O ex-chefe respondeu: “Em algum momento, preciso saber o que isso realmente é”. Em outro, enviado dez dias antes de sua saída, Elizondo anexou um breve memorando que fazia referência a ameaças de drones. Os e-mails foram posteriormente divulgados pelo Pentágono em resposta a solicitações de registros públicos.

Elizondo disse a outro supervisor, após sua renúncia, que não o havia informado sobre o projeto porque era muito secreto e estava sendo orientado pelo próprio Secretário de Defesa.

Em um e-mail, Elizondo informou ao Wall Street Journal que havia informado o supervisor. Ele disse que se reuniu com os investigadores por várias horas e forneceu informações sobre os esforços históricos do governo dos EUA em relação a fenômenos anômalos não identificados.

A porta-voz do Pentágono disse que Elizondo não tinha responsabilidades atribuídas ao programa de OVNIs no qual alegava ter trabalhado.

Enquanto isso, os investigadores de Kirkpatrick continuaram na busca pelo metal. Eles descobriram que o Exército o havia enviado para possível replicação na Skunk Works da Lockheed Martin — o mesmo local que uma série de testemunhas havia dito estar tentando fazer engenharia reversa em naves alienígenas.

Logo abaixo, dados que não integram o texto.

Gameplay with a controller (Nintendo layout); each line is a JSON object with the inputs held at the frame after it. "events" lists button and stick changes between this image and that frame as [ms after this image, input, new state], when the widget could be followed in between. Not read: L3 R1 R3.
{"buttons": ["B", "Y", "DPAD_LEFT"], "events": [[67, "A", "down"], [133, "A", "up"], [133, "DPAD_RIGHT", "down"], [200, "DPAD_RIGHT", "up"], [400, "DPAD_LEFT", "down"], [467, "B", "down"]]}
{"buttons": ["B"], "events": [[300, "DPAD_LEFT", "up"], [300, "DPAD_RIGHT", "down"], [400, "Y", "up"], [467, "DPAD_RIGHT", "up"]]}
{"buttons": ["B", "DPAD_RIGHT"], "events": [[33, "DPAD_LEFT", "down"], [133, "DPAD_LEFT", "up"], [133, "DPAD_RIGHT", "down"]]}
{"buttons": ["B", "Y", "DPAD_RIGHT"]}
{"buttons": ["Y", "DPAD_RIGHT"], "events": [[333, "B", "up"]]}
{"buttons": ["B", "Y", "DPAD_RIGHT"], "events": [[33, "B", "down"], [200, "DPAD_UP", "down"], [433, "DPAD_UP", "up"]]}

O mito de que o governo tinha um programa secreto para explorar tecnologia extraterrestre parecia ter se transformado em algo próximo da realidade.

A equipe de Kirkpatrick adquiriu o metal e o enviou para outra rodada de testes no Laboratório Nacional de Oak Ridge, uma das principais instalações de pesquisa do Departamento de Energia. Os cientistas de lá determinaram que a liga não é do espaço sideral e não possui propriedades antigravitacionais. A equipe de Kirkpatrick descobriu que provavelmente se tratava de um teste de fabricação de uma peça de aeronave ou de um armamento, como um invólucro de míssil, feito durante a Segunda Guerra Mundial.

A Lockheed se recusou a comentar e encaminhou as perguntas ao Exército.

Nave do tamanho de um campo de futebol

A relação de Kirkpatrick com a comunidade ufológica logo se tornou controversa.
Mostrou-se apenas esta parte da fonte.